Chapter 19 (by J. J. Murray, C. J. Cox and R. E. Saeks) proposes the adaptive dynamic programming algorithm, and gives detailed four step proof of the adaptive dynamic programming theorem.

Chapter 20 (by K. T. Erickson, E. K. Stanek, E. Cetinkaya, S. Dunn-Norman and A. Miller) analyses the reliability of the supervisory control and data acquisition (SCADA) system used in offshore oil and gas platforms. A fault tree is constructed to show the effect of contributing events on system-level reliability. Probability methods provide a unifying method to assess
physical faults, contributing effect, human actions and other events having a high degree of uncertainty. Results of the reliability study indicate that communication system failures are the predominant failure modes in the SCADA systems.

Chapter 21 (by D. Liu, Y. Zhang and S. Hu) develops call admission control algorithms for signal-to-interference ratio-based power-controlled CDMA cellular networks based on calculated power control set-points for all users in the network. The proposed call admission control algorithms are derived from the viewpoint of controlling the SIR levels for all users at a base
station. In particular, it gives several admission control algorithms when necessary and suffcient conditions under which the power control algorithm will have a feasible solution.

3. COMMENTS

One feature of the book is that each chapter gives a detailed introduction and a concise conclusion so that readers could easily penetrate the proposed methods. Moreover, an abstract at the beginning of each chapter helps the readers capture the topic of each chapter. Every chapter is a helpful guide for anyone engaged in research for analysis and applications of dynamical systems, providing the readers with all necessaryreferences to relevant bibliography, thus offering ample opportunity for further exploration on the algorithms covered in the book.

The book reads very well. The mathematical descriptions are quite rigorous, derivations are logical, the main ideas presented are original and results stated in the book are accurate and appropriate. The book emphasizes theoretical analyses and derivations, but no lack of rich examples. The many examples bridge the gap between control system theory and practical
applications by approaches and issues proposed in this book, such as swarm dynamics, blind source recovery, direct NDP-based tracking control and so on.

Last, but not least, this book provides breadth to the methods/techniques used, depth to literature review, and reviews on the current status and future developments of several research and application areas.

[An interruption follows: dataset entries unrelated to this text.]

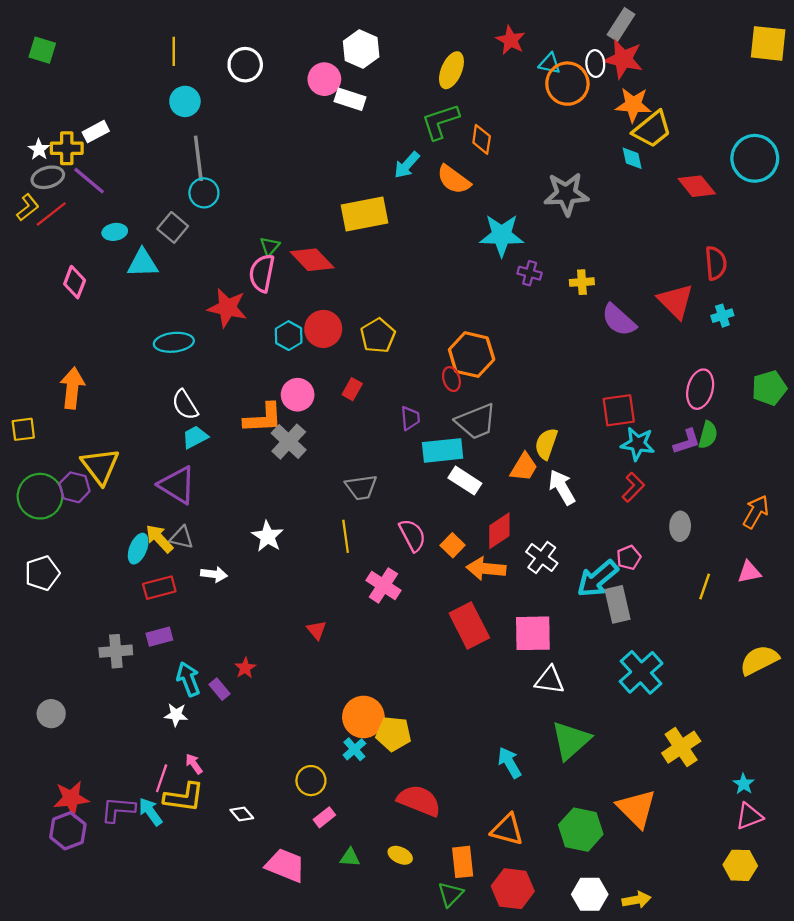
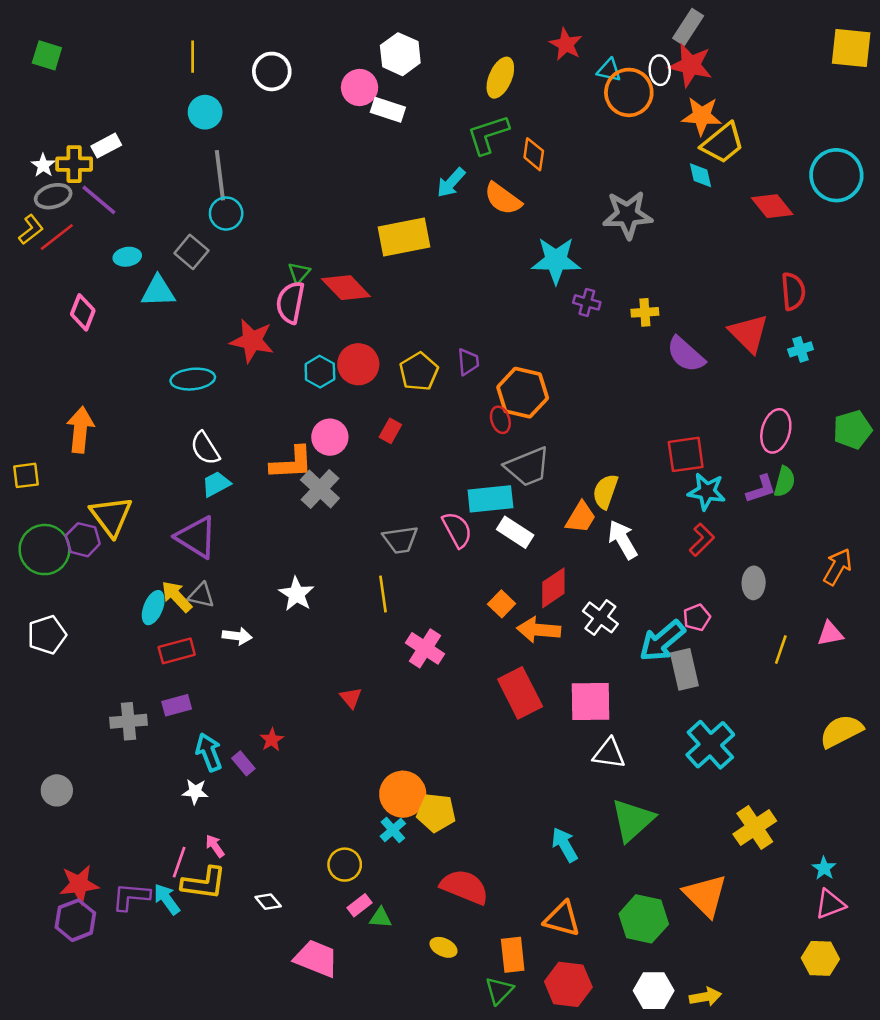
purple trapezoid: (410, 418) -> (468, 362), moved
pink semicircle: (412, 535) -> (457, 530), moved
green triangle: (350, 857) -> (381, 918), moved

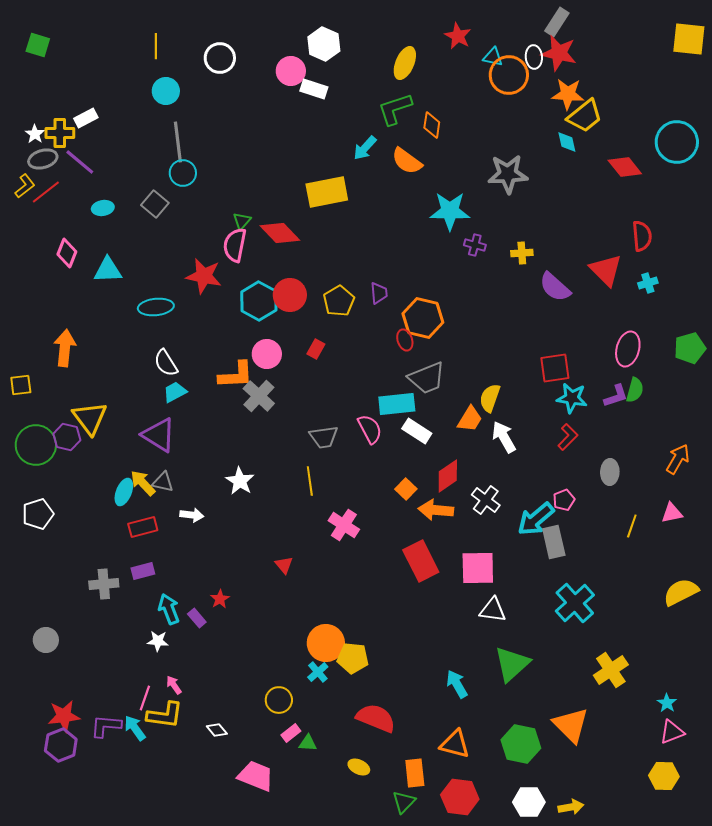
cyan triangle: (158, 291) -> (108, 270), moved
cyan hexagon: (320, 372) -> (259, 301), size x1.5

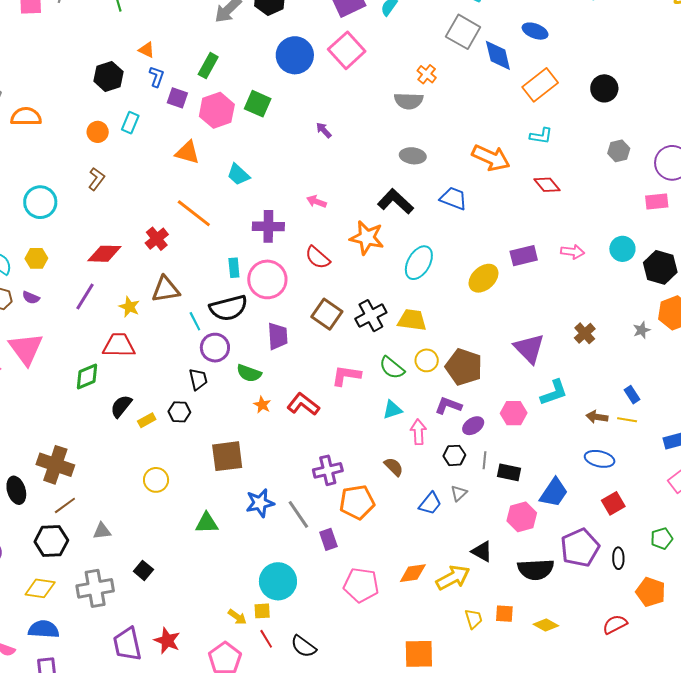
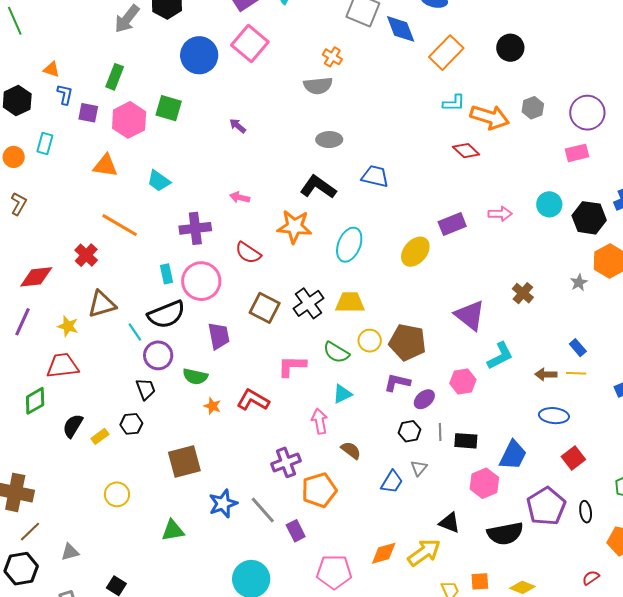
orange arrow: (491, 158) -> (490, 117), moved
pink arrow: (418, 432) -> (320, 421), moved
red semicircle: (615, 624) -> (591, 578), size x0.7

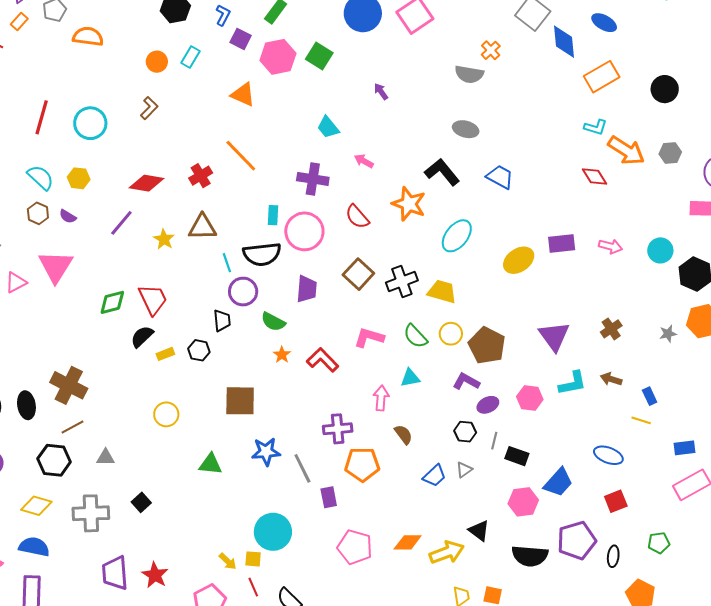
cyan trapezoid: (159, 181) -> (328, 127), moved
red trapezoid: (63, 366) -> (153, 299), moved, turned 56
brown arrow: (546, 374) -> (611, 379), moved

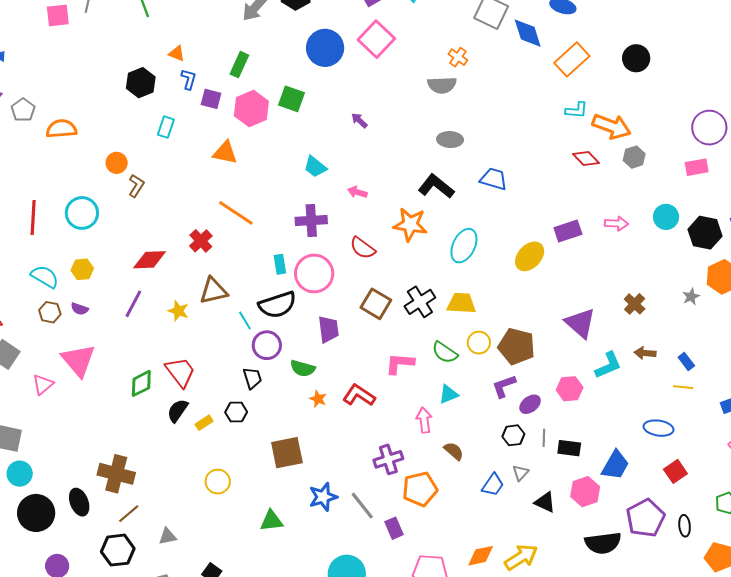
orange circle: (157, 62) -> (117, 163), moved
gray hexagon: (670, 153) -> (634, 157), moved
purple L-shape: (466, 382) -> (504, 386), turned -36
black triangle: (479, 531) -> (545, 502), moved

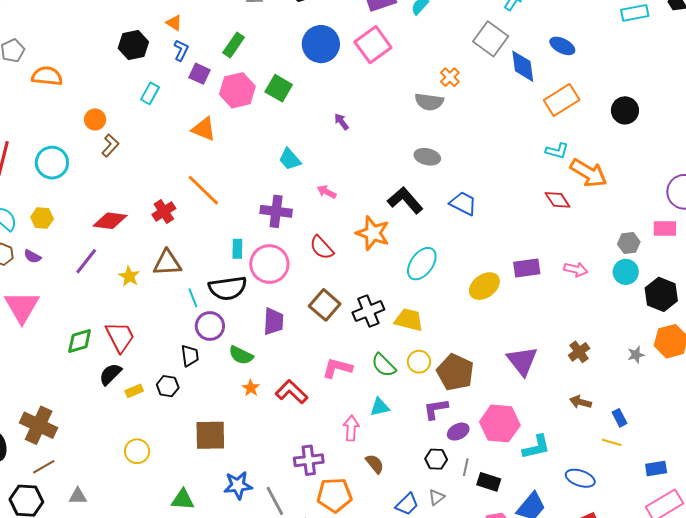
gray hexagon: (634, 157) -> (629, 243), moved
cyan L-shape: (608, 365) -> (536, 447), moved
pink hexagon: (570, 389) -> (500, 423), size x1.5

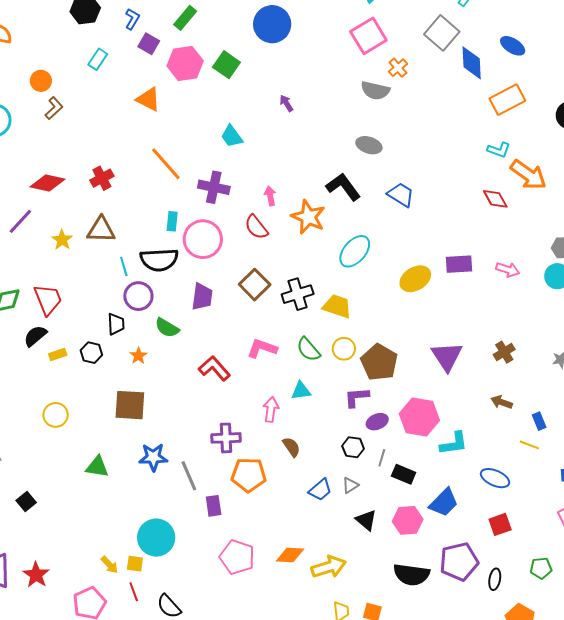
pink square: (373, 45) -> (368, 36), moved
orange line: (203, 190) -> (166, 164), moved
pink arrow: (327, 192) -> (270, 196), moved, turned 48
orange star: (251, 388) -> (138, 356), moved

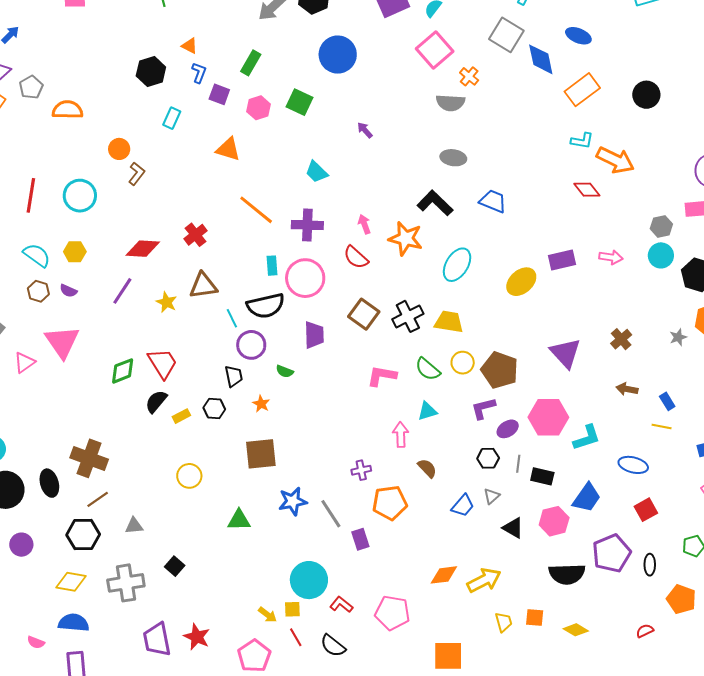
pink hexagon: (185, 63) -> (259, 108), size x0.7
green semicircle: (167, 328) -> (285, 371), size x0.7
red L-shape: (214, 368) -> (341, 605), moved, size x0.7
purple cross: (226, 438) -> (361, 470), size x0.7
pink pentagon: (237, 557) -> (392, 613), moved

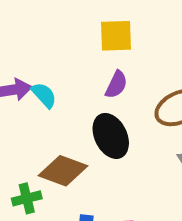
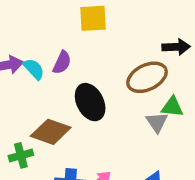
purple semicircle: (116, 85) -> (62, 63), moved

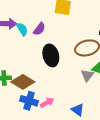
brown diamond: (51, 132) -> (23, 82), moved

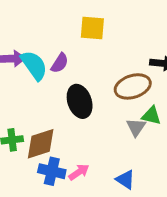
cyan semicircle: (22, 29) -> (34, 65), size x1.5
brown diamond: (23, 82) -> (41, 144), turned -45

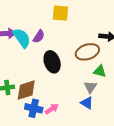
gray triangle: (136, 127) -> (90, 87), moved
blue triangle: (125, 180) -> (87, 103), moved

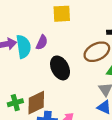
cyan semicircle: (22, 38) -> (23, 47), turned 35

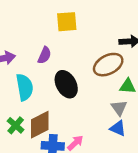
cyan semicircle: (23, 47) -> (25, 87), moved
green cross: (15, 103) -> (16, 125), turned -32

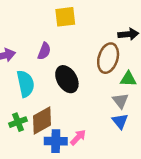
brown ellipse: (108, 65) -> (108, 58), turned -44
green cross: (16, 125) -> (18, 122), turned 30
blue triangle: (118, 128) -> (120, 121), turned 30

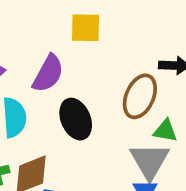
purple semicircle: (44, 51) -> (48, 74), size x1.5
gray triangle: (120, 101) -> (150, 161), size x1.6

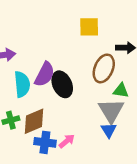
yellow square: (85, 28) -> (89, 27), moved
purple semicircle: (48, 74) -> (45, 74), moved

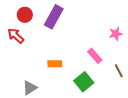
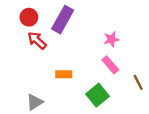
pink star: (116, 34) -> (111, 39), moved
red arrow: (16, 36) -> (37, 40), moved

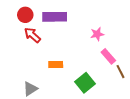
purple rectangle: (63, 20) -> (55, 17), turned 60
pink rectangle: (110, 65) -> (108, 56), moved

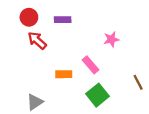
purple rectangle: (55, 17) -> (63, 20), size x0.6
pink rectangle: (108, 56) -> (90, 65), moved

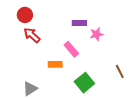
purple rectangle: (63, 20) -> (79, 23), moved
pink rectangle: (90, 65) -> (71, 49), moved

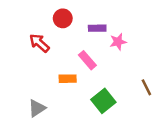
red circle: (25, 15) -> (63, 18), moved

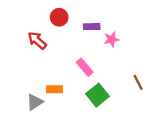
pink rectangle: (87, 60) -> (85, 67), moved
orange rectangle: (68, 79) -> (54, 89), moved

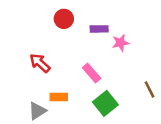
red arrow: (37, 40) -> (40, 63), moved

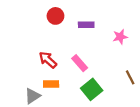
pink star: (121, 43) -> (120, 37), moved
red arrow: (40, 63) -> (48, 60), moved

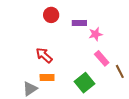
pink star: (120, 37) -> (96, 34), moved
pink rectangle: (80, 63) -> (102, 58), moved

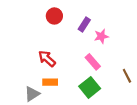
purple rectangle: (79, 23) -> (84, 25), turned -56
pink rectangle: (102, 58) -> (93, 62), moved

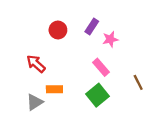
red circle: (54, 16) -> (58, 30), moved
red arrow: (47, 59) -> (36, 64), moved

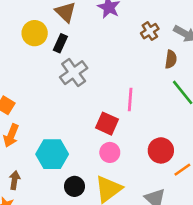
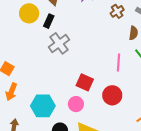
pink line: (130, 100) -> (118, 63), moved
red circle: (161, 150) -> (112, 95), moved
pink circle: (110, 152) -> (76, 104), moved

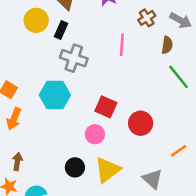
gray cross: (59, 43) -> (74, 58), turned -35
pink line: (118, 63) -> (122, 45), moved
cyan hexagon: (43, 106) -> (55, 95), moved

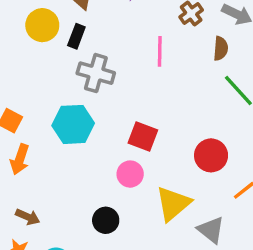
red circle: (141, 123) -> (211, 155), moved
brown arrow: (17, 162) -> (28, 217), turned 108
yellow triangle: (108, 170) -> (173, 204), moved

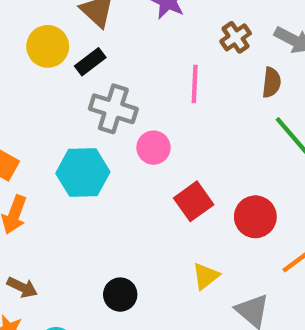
black rectangle: (76, 36) -> (90, 62), turned 30
red square: (143, 136) -> (194, 201), moved, turned 32
pink circle: (130, 174) -> (154, 148), moved
yellow triangle: (173, 204) -> (206, 276), size x0.6

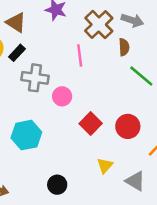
brown cross: (236, 37) -> (99, 24), size x1.6
cyan hexagon: (83, 173) -> (26, 135), moved

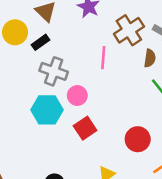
red square: (91, 123) -> (85, 128), moved
cyan hexagon: (26, 135) -> (47, 110), moved

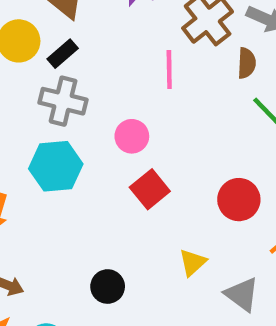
gray cross: (54, 71) -> (63, 101), moved
cyan hexagon: (47, 110) -> (56, 166), moved

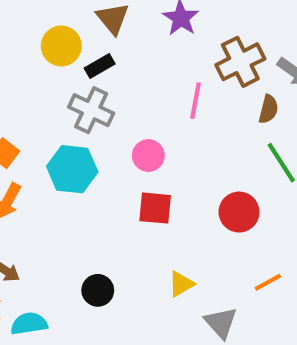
red square: (150, 189) -> (155, 208), turned 33
red circle: (239, 200) -> (239, 212), moved

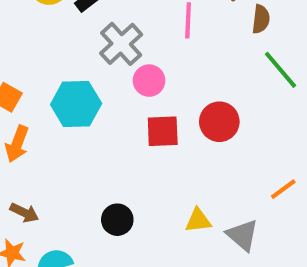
gray cross: (91, 110) -> (121, 44), moved, turned 30
red circle: (239, 212) -> (219, 122), moved
yellow triangle: (181, 284) -> (198, 221), moved, turned 32

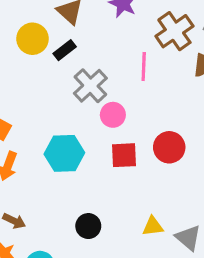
cyan hexagon: (76, 104) -> (64, 153), moved

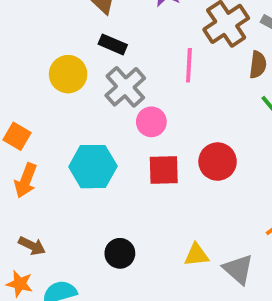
yellow circle: (32, 39) -> (68, 74), moved
black rectangle: (65, 50) -> (113, 44), moved, turned 60

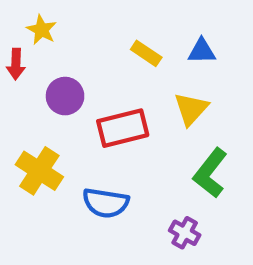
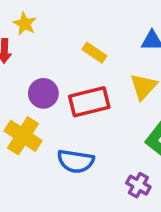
yellow rectangle: (146, 53) -> (94, 53), moved
purple circle: (65, 96) -> (43, 93), moved

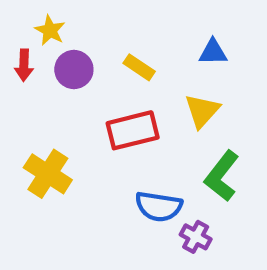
purple circle: (43, 93) -> (74, 69), moved
blue semicircle: (76, 161) -> (159, 206), moved

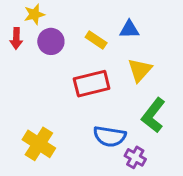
yellow star: (50, 30) -> (34, 14), turned 30
blue triangle: (213, 52) -> (129, 29), moved
yellow cross: (48, 174) -> (39, 144), moved

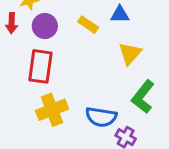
red rectangle: (92, 84) -> (40, 66), moved, turned -68
yellow cross: (39, 144) -> (52, 110), moved, turned 36

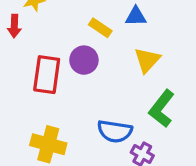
purple circle: (45, 26) -> (84, 60), moved
yellow cross: (52, 110) -> (48, 144), moved, turned 36

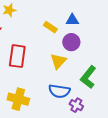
purple circle: (84, 60) -> (71, 42), moved
yellow triangle: (147, 60) -> (58, 61), moved

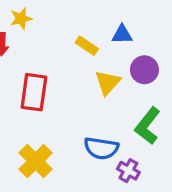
purple circle: (71, 42) -> (144, 70), moved
yellow triangle: (58, 61) -> (108, 83), moved
yellow cross: (18, 99) -> (36, 161), turned 30

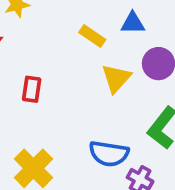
red rectangle: (34, 92) -> (32, 89), size x0.6

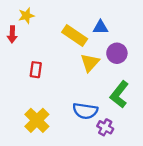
yellow rectangle: (92, 36) -> (75, 36), size x1.5

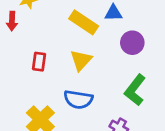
yellow triangle: (90, 63) -> (81, 60), moved
blue semicircle: (85, 111) -> (78, 99), moved

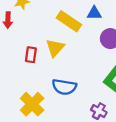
yellow triangle: (81, 60) -> (55, 48), moved

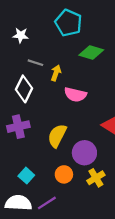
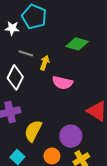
cyan pentagon: (69, 23) -> (34, 17), moved
yellow semicircle: (57, 136) -> (33, 131), moved

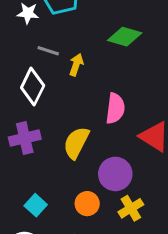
pink semicircle: (62, 83) -> (115, 108), moved, turned -96
yellow semicircle: (33, 131) -> (76, 143), moved

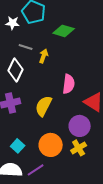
green diamond: (125, 37) -> (64, 31), moved
purple circle: (115, 174) -> (80, 126), moved
orange circle: (87, 204) -> (51, 145), size x1.5

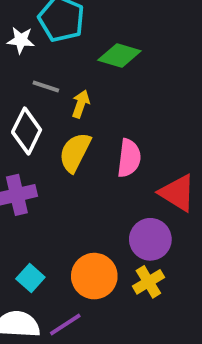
yellow semicircle: (44, 106) -> (75, 152), moved

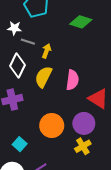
white star: (21, 40) -> (14, 28), moved
green diamond: (119, 56) -> (81, 22), moved
orange circle: (94, 276) -> (52, 126), moved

This book is a valuable resource for researchers and practitioners interested in expanding their knowledge of dynamical systems research and applications. The book is different from textbooks of a graduate course. It is light on link of the whole book and heavy on consistency and depth of each chapter, which discusses currently very active research topics. It provides an excellent
extension to a graduate course in dynamical systems. In any case, the book could be a valuable addition to a well-stocked academic or corporate library, particularly for universities or organizations that interested in the subject.

4. SUMMARY

In summary, this is a very well-written book, and it is clear that the authors have made important research contributions in the area of researches and applications of dynamical systems and presented a very special tribute to Anthony N. Michel who has made significant contributions to the systems and control community.